It would begin with children. Every child in Ireland would have equal access to his or her local national primary and second-level State-funded schools. None would be discriminated against because he or she was not baptized.
How shameful it is that in 21st-century Ireland that that still remains the case!
And, staying with children, in a Humanist Ireland, young children would not be taught to believe in deities simply because their parents or grandparents believed in them. The integrity of children’s minds would be respected. Children would not be taught as ‘fact’ something for which there is not one whit of evidence.
Warping children’s minds is intellectual child abuse. There was a time when lots of people got away with child sexual abuse because the wider community didn’t appreciate how shameful a thing it was to sexually abuse children. Or they didn’t realize how pervasive it was. Or it was just hidden and not talked about, so unlikely and outlandish did it sound.
Likewise, it’s not that long ago since corporal punishment was allowed in schools: physical abuse of children was socially acceptable. Now, thank goodness, neither child sexual nor physical abuse is tolerated.
So how long will it take before people realise that to abuse children’s minds is equally despicable? Why do we still think it’s OK to teach children that man-made deities exist, watch them, judge them and will punish or reward them?
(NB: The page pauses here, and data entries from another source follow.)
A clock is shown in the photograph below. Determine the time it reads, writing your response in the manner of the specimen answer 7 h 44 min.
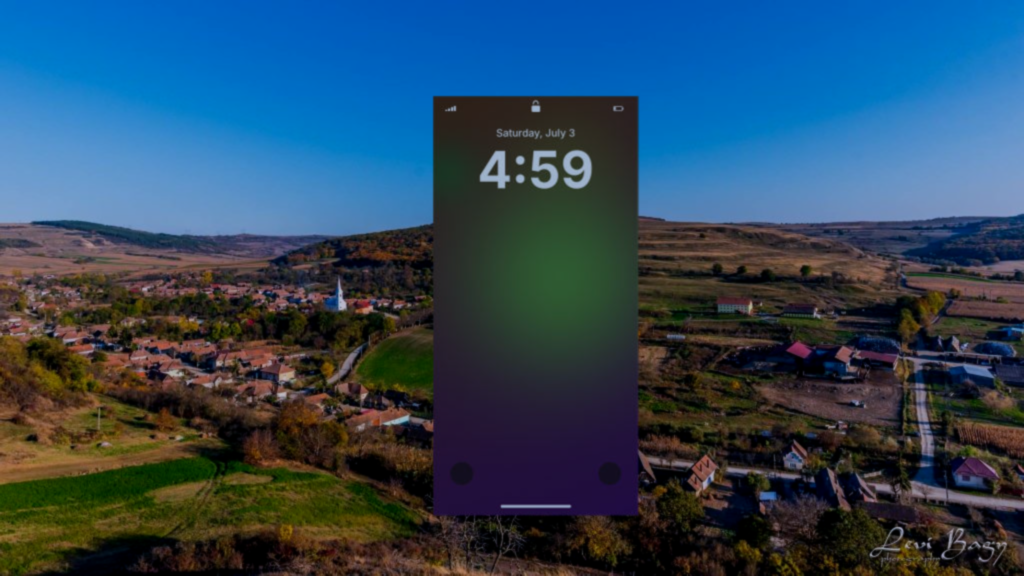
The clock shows 4 h 59 min
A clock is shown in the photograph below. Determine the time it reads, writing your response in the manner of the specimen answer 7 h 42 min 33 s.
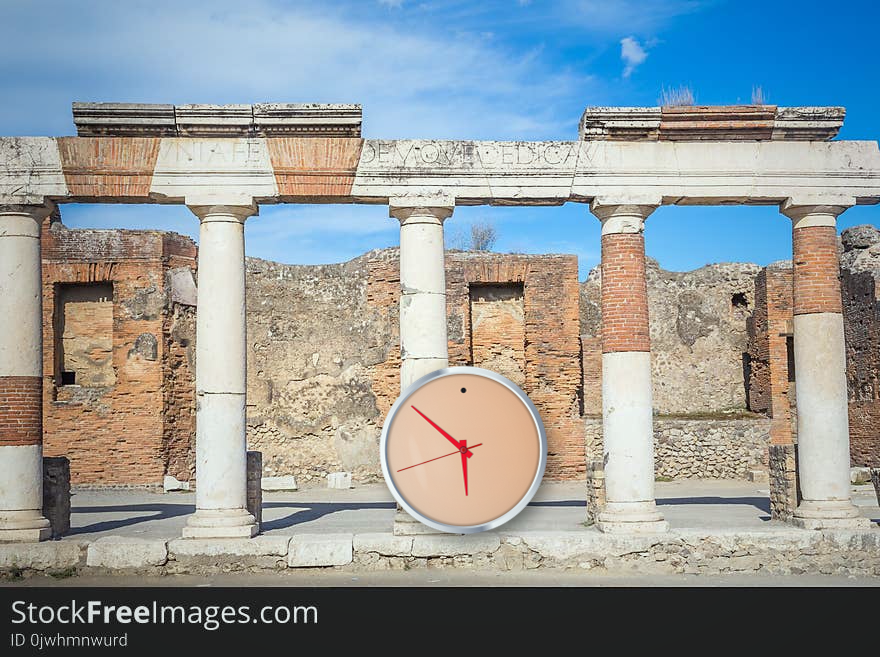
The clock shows 5 h 51 min 42 s
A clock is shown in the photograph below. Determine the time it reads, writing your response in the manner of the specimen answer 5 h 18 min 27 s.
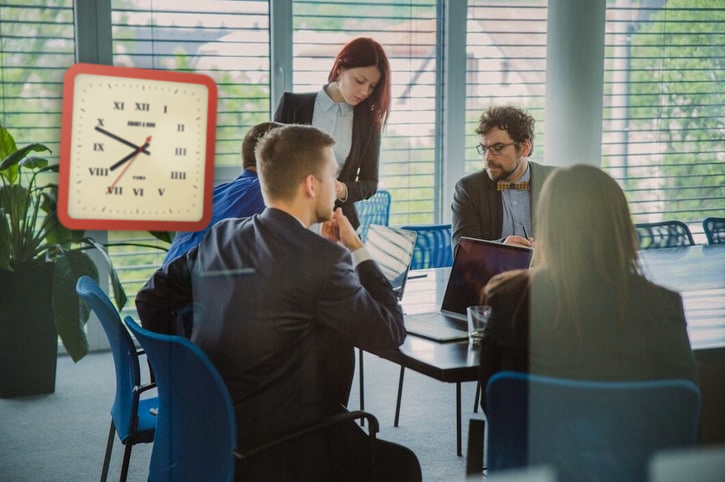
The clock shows 7 h 48 min 36 s
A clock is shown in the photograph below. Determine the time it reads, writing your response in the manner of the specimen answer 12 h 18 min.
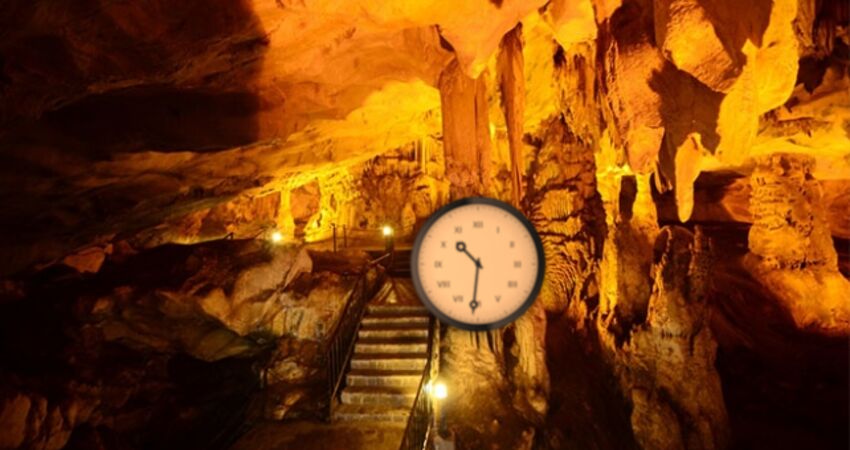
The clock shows 10 h 31 min
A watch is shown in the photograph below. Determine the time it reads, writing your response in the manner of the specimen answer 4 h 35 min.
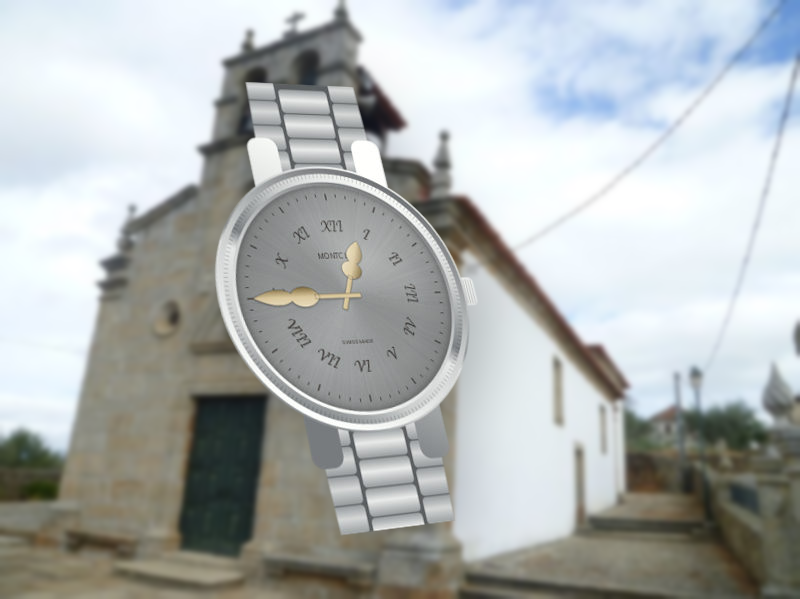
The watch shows 12 h 45 min
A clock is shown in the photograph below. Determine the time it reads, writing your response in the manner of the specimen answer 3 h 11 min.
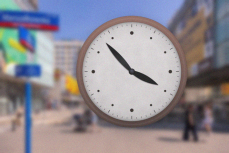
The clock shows 3 h 53 min
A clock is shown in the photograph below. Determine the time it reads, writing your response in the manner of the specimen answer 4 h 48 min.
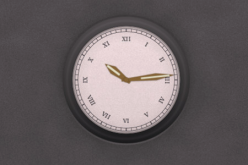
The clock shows 10 h 14 min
I speak as someone who believed in a religion for years, who staked my life on that false belief and spent nine years studying for the Roman Catholic priesthood. I, more perhaps than many, realize the tortuous and difficult path from belief to unbelief. It is like casting off an addiction. It is to rethink everything.
Imagine if a society believed it acceptable to give alcohol and drugs to children as young as three and five and seven and nine and twelve? And yet, I submit, that is what we do in having children ‘imbibe the faith’. A nice word for indoctrination.
Religions indoctrinate children because if most sensible, rational and reasonable adults were to first encounter the crazy doctrines of religion as an adult they would laugh and dismiss them without giving them another second’s thought.
So what would a Humanist Ireland look like? Equal access by all children to their local State-funded primary and second-level schools, with baptismal privilege abandoned as not only discriminatory but abusive of children’s innocent minds.